阿相あそう。ちょっと聞きたいことがあるんだが、いいだろうか?」


 独房の中にいたのは、服役中の阿相容疑者だ。膝を抱える姿勢で座っていた阿相が、気だるげに顔を上げた。落ちくぼんだ瞳に生気はなく、無精ひげが顎いっぱいに生えている。


「あなたが放火を行ってきた家は、住所の末尾が、すべて三番、もしくは三号だった。これに間違いはないな?」

「……そうだが?」


 意外だな、と言わんばかりに阿相が目を丸くする。


「時の流れを示すため、都心にあるターゲットの家を、時計回りに放火していった。〝次に〟あなたがターゲットにする予定だったのが、我妻教授の家だった。間違いないな?」


『次に』という単語に反応して、阿相の眉がぴくりと動く。


「そうだ。元々、そういう計画の元で行っていたことだからな。だが、俺は教授の家に火を点けてはいない。ましてや殺しなど」


 わかっている、と否定のニュアンスで楓が手を振った。


「火を点けていないのも、殺しをしていないのもな」

「じゃあ、何が言いたいんだ? 俺の証言を信じてくれないアンタの上司に、かけ合ってくれるんじゃないのか?」

「ふふ。まあ、時と場合によってはね。……最後にこれだけ聞かせてくれ。〝三〟という数字にこだわっていたのは、妹への弔いの意味だった。合っているか?」

「……そうだ」

「ありがとう。それを確かめたかっただけなんだ。邪魔をして悪かったね」


 不服そうな顔をしている阿相をそのままに、楓は踵を返す。

 歩きながら彼女は考えた。

 彼の妹は、大学在学中に陰湿ないじめに遭っていた。そのことを学校にうったえてもまともに取り合ってもらえず、いじめはひどくなるばかりだった。そしてついに、妹は自殺してしまう。

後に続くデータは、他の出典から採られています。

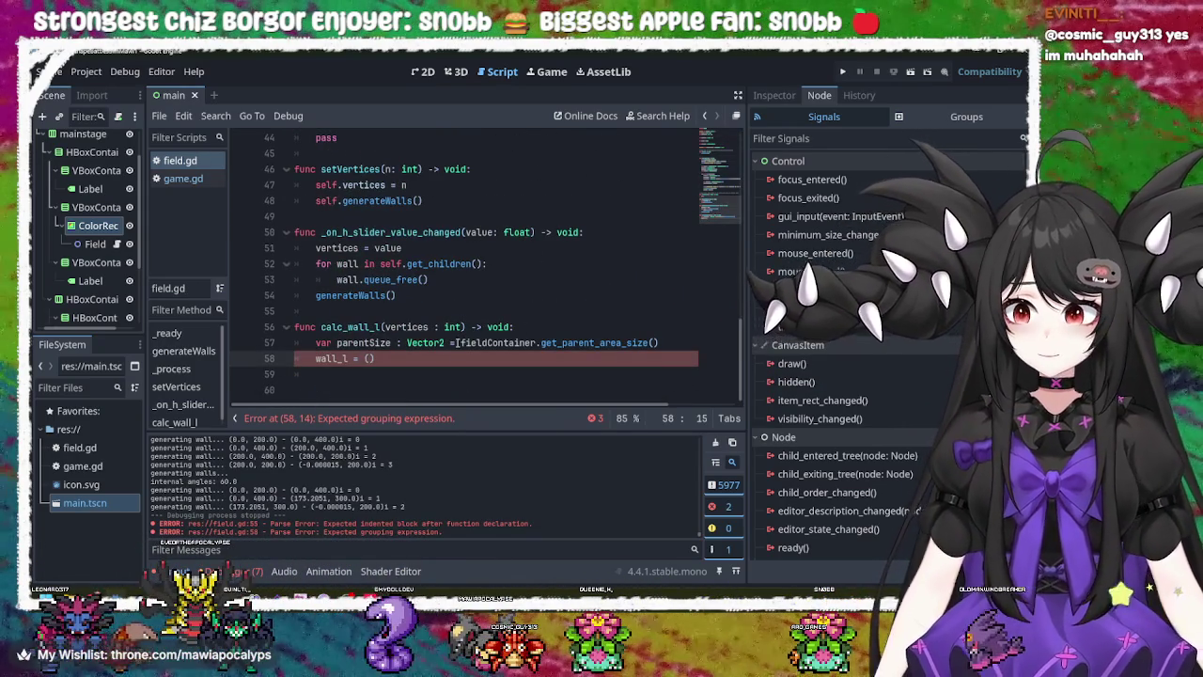
key(Right)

 兄である阿相が、同じ大学で講師をしていた我妻教授――ついでに言うと、ハラスメント委員会の委員長だった――を恨んでいたとしてもおかしくはない。火災があったあの日、教授の家からわりと近い場所で、阿相の目撃情報も確かにあった。何を目的として阿相がそこにいたかはわからない。火を点けるつもりだったのかもしれないし、下見をしにいっただけかもしれない。

 だが――それだけなのだ。物的証拠は何もなく、教授の自宅まで阿相が行っていたとも限らない。第一、彼自身がかたくなに事件への関与を否定していた。

 きな臭いんだよな、と楓は思う。

 阿相が三にこだわっていたのは、妹の誕生日が三月三日だからだ。

 一定の法則に基づいて、阿相が放火を行っていたこと。

 それまでの放火は前フリに過ぎず、本命は我妻教授の家であったこと。

 これらふたつの事実を把握していた人間が、もし警察組織の外にもいたとしたら――。

 そこまでを考えて、楓は首を振った。


「疑いたくはないんだよな。柚乃のことを」


 大きなため息をひとつ吐き、彼女は同房をあとにした。